1-Yukarıda birinci bendde açıklanan nedenlerle; katılan Hazinenin temyiz itirazlarının reddiyle çekişmeli .. Köyü 109 ada 137 sayılı parselin müşterek bilirkişi rapor ve krokisinde (A) ile gösterilen 1746 m2 ve (C) ile gösterilen 2697 m2 bölümüne ilişkin usul ve yasaya uygun olan hükmün ONANMASINA,
2-Yukarıda ikinci bendde açıklanan nedenlerle; Hazinenin temyiz itirazlarının kabulü ile çekişmeli Akdam Köyü 109 ada 137 sayılı parselin müşterek bilirkişi rapor ve krokisinde (B) ile gösterilen 3119 m2 bölümüne ilişkin hükmün BOZULMASINA…”) gerekçesiyle bozularak dosya yerine geri çevrilmesine, yeniden yapılan yargılıma sonunda mahkemece önceki kararda direnilmiştir.
TEMYİZ EDEN : Müdahil Hazine vekili ve Davalı
HUKUK GENEL KURULU KARARI
Hukuk Genel Kurulunca incelenerek direnme kararının süresinde temyiz edildiği anlaşıldıktan ve dosyadaki kağıtlar okunduktan sonra gereği görüşüldü:
1-Davalı tarafından, mahkemece bozma öncesinde verilen kabul kararı temyiz edilmemekle bu yön davacı lehine usuli kazanılmış hak haline gelmiş olduğundan ve bu aşamada direnme kararını temyiz etmekte bir hukuki yararı bulunmadığından, davalı vekilinin temyiz dilekçesinin reddine karar verilmelidir.
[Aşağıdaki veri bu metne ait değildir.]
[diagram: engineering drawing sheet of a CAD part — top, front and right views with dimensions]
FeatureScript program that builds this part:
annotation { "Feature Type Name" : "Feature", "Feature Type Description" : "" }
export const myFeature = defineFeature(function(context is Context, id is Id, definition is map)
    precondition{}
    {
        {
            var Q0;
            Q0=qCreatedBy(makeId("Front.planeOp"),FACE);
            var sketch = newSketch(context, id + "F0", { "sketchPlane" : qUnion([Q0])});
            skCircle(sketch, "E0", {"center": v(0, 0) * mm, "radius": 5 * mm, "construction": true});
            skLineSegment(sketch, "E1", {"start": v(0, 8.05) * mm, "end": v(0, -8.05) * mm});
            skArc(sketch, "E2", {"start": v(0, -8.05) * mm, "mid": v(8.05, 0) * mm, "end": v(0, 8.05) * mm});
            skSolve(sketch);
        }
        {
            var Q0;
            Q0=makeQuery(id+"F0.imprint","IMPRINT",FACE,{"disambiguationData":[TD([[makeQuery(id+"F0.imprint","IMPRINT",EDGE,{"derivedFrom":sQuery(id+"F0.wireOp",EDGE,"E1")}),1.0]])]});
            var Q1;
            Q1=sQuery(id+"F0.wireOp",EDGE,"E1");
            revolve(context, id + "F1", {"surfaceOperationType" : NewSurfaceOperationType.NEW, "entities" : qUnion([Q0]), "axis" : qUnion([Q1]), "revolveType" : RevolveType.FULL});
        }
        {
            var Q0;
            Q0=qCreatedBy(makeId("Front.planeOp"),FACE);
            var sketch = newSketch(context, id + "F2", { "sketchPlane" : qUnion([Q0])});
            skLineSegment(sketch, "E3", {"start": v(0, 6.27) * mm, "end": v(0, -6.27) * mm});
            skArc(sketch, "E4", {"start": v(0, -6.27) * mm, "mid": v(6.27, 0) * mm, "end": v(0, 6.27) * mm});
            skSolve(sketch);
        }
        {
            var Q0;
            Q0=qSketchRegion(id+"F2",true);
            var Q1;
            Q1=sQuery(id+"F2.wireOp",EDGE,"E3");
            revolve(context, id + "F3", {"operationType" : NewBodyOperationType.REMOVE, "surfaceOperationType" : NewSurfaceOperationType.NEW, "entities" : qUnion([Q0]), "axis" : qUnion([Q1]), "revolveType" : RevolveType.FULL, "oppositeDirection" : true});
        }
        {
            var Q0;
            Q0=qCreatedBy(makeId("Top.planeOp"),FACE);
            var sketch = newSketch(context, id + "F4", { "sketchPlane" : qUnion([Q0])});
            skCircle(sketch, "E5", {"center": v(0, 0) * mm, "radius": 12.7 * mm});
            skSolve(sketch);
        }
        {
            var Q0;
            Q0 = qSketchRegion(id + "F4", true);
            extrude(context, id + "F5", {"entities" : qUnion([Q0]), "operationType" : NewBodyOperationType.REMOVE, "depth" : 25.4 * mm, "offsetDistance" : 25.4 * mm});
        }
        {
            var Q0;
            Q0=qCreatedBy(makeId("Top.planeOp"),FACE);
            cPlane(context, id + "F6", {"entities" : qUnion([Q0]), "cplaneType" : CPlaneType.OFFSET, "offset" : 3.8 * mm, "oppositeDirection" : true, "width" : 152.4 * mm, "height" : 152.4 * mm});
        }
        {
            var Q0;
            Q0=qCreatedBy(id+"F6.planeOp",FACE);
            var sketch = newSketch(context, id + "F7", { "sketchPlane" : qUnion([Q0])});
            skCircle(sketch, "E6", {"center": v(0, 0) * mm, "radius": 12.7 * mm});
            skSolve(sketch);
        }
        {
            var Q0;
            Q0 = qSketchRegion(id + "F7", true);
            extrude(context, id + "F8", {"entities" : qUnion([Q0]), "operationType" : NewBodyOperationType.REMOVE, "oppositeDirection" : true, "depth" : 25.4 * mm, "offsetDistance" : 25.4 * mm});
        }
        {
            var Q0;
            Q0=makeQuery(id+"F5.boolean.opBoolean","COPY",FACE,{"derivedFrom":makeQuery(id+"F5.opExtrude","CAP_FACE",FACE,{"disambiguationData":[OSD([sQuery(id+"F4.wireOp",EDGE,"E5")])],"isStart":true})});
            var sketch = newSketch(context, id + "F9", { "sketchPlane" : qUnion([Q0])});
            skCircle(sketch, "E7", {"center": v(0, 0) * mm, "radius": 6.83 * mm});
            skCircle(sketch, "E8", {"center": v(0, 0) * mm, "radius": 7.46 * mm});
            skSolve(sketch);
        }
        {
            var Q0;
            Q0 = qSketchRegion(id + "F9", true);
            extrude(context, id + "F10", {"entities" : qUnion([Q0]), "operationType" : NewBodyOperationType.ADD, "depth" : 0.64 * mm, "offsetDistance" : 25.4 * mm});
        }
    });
2-Tarafların karşılıklı iddia ve savunmalarına, dosyadaki tutanak ve kanıtlara, mahkeme kararında açıklanan gerektirici nedenlere ve özellikle, dava konusu taşınmazın eğim durumu ve konumu itibarı ile çevresindeki ormanlarla bütünlük göstermesi gibi hususlar değerlendirildiğinde delillerin takdirinde bir isabetsizlik bulunmamasına göre, usul ve yasaya uygun bulunan direnme kararının onanması gerekir.
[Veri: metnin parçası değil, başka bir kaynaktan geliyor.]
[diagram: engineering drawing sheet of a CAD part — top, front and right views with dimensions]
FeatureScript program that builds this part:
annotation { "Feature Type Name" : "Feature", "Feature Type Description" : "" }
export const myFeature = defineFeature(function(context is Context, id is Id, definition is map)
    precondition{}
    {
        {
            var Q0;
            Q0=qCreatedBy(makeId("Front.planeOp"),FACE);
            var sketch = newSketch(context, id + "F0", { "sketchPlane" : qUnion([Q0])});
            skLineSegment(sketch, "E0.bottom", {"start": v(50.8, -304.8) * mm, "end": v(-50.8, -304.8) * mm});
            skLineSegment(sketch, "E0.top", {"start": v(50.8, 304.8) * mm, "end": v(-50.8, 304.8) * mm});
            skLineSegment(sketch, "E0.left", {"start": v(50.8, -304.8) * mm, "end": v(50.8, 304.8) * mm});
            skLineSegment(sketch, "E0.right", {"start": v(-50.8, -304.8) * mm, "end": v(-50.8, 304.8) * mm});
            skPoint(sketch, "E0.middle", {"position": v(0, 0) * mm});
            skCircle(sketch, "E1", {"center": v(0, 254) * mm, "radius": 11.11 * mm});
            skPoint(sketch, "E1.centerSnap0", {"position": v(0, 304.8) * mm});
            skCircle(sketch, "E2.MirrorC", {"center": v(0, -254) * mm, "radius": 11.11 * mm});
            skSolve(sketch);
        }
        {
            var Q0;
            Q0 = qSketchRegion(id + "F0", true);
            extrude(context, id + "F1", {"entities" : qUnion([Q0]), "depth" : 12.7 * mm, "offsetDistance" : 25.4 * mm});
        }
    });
S O N U Ç :1-Yukarıda açıklanan nedenlerle davalı vekilinin direnme kararını temyiz etmekte bir hukuki yararı bulunmadığından, temyiz dilekçesinin REDDİNE, istek halinde peşin harcın iadesine,
2-Müdahil Hazine vekilinin temyiz itirazlarının reddi ile, direnme kararının yukarıda açıklanan nedenlerle ONANMASINA, Harçlar Kanunun değişik 13.maddesinin “j” bendi gereğince harç alınmamasına, 04.11.2009 gününde oybirliği ile karar verildi.